Page excerpt:
Quick Links

Re: SQL-level pg_datum_image_equal

From:	Matthias van de Meent <boekewurm+postgres(at)gmail(dot)com>
To:	jian he <jian(dot)universality(at)gmail(dot)com>
Cc:	PostgreSQL Hackers <pgsql-hackers(at)lists(dot)postgresql(dot)org>
Subject:	Re: SQL-level pg_datum_image_equal
Date:	2025-12-22 15:25:43
Message-ID:	CAEze2Wg4Fj+9LQOv=J5cqwapD8vz3oDh1B0iyX7RwesvseH9gg@mail.gmail.com
Views:	Whole Thread \| Raw Message \| Download mbox \| Resend email
Thread:
Lists:	pgsql-hackers

On Sat, 20 Dec 2025 at 14:15, jian he <jian(dot)universality(at)gmail(dot)com> wrote:
>
> On Thu, Dec 11, 2025 at 1:46 AM Matthias van de Meent
> <boekewurm+postgres(at)gmail(dot)com> wrote:
> >
> > Hi,
> >
>
> >
>
> > So, attached is a simple and to-the-point patch that adds the function
> > mentioned in $subject, which will tell the user whether two values of
> > the same type have an exactly equal binary representation, using
> > datum_image_eq.
> >
>
> hi.
>
> maybe Table 9.76
> (https://www.postgresql.org/docs/current/functions-info.html#FUNCTIONS-INFO-CATALOG)
> is the right place for this function.

I think table 9.3
(https://www.postgresql.org/docs/18/functions-comparison.html#FUNCTIONS-COMPARISON-FUNC-TABLE)
makes more sense, as this is more a compare function than one that
exposes catalog information about the input.

> corner case confused me, I think this is related to null handling,
> maybe not related to this.
> create type t1 as (a int, b text);
> select pg_datum_image_equal('(,)'::t1, $$(,)$$::t1);
> select pg_datum_image_equal('(,)'::t1, NULL::t1);
> select '(,)'::t1 is null, NULL::t1 is null;

Yes, that's row-type NULL handling for you. '(,)' is a composite value
with only NULL values in the attributes, and SQL defines that rows
with only NULL columns must return True when `IS NULL` evaluates their
NULL-ness. On disk, however, it is still stored as a "composite type;
attributes 'a' and 'b' are NULL"; so that a user that casts the value
to text will get a different result between (NULL::t1::text) and
('(,)'::t1::text), allowing safe round-trip conversions. Also note
that `('(,)'::t1 IS DISTINCT FROM NULL::t1) = TRUE, another curious
consequence of this SQL rule.

So, that output is expected; some methods already expose these
differences between the values, so pg_datum_image_equal() *must* also
indicate they are different. And now we also have one more reason to
have a function that can notice distinctions that go deeper than
surface-level SQL.

Provided material:
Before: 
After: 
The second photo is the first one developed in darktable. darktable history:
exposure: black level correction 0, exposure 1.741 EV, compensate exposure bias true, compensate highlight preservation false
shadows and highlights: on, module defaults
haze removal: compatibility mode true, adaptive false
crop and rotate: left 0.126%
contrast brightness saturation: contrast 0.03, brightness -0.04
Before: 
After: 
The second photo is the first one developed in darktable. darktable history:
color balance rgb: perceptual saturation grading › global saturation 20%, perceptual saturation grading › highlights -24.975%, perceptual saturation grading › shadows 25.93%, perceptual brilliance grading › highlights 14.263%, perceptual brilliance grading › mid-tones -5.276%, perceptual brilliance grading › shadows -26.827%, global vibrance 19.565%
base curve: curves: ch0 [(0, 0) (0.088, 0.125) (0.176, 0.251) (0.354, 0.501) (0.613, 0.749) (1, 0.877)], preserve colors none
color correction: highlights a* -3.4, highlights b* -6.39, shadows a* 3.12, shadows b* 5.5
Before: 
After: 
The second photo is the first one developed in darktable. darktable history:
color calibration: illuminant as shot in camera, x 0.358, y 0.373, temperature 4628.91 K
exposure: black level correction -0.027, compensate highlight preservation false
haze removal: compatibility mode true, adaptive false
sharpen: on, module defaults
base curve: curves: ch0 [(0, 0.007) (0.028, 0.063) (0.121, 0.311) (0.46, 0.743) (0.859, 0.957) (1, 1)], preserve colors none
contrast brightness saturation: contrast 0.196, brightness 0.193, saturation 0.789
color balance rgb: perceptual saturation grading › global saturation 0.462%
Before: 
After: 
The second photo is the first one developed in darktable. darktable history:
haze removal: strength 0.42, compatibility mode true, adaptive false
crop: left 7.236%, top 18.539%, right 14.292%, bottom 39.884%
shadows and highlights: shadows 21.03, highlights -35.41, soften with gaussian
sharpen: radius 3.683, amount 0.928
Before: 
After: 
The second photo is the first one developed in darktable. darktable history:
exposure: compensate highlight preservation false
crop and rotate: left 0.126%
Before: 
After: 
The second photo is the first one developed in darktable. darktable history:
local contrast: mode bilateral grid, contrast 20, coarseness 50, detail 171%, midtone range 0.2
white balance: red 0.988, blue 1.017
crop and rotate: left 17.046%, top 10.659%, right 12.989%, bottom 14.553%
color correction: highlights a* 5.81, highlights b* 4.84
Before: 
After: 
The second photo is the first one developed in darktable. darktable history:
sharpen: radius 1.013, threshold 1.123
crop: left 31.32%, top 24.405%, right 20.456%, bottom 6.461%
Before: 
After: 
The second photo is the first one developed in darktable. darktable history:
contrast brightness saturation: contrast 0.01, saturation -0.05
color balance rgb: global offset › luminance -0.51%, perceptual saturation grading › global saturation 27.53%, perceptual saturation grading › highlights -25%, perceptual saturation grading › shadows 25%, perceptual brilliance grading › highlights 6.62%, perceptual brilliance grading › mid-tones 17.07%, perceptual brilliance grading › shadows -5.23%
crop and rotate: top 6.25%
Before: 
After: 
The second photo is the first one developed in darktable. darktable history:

Parts of the exercise:
(1) List every SQL statement quoted in the mailing-list reply about pg_datum_image_equal.
(2) Reproduce the mailing-list reply about pg_datum_image_equal word for word, from "So, that output" up to and including "surface-level SQL.".

Expected answers:
(1)
create type t1 as (a int, b text);
select pg_datum_image_equal('(,)'::t1, $$(,)$$::t1);
select pg_datum_image_equal('(,)'::t1, NULL::t1);
select '(,)'::t1 is null, NULL::t1 is null;

(2)
So, that output is expected; some methods already expose these
differences between the values, so pg_datum_image_equal() *must* also
indicate they are different. And now we also have one more reason to
have a function that can notice distinctions that go deeper than
surface-level SQL.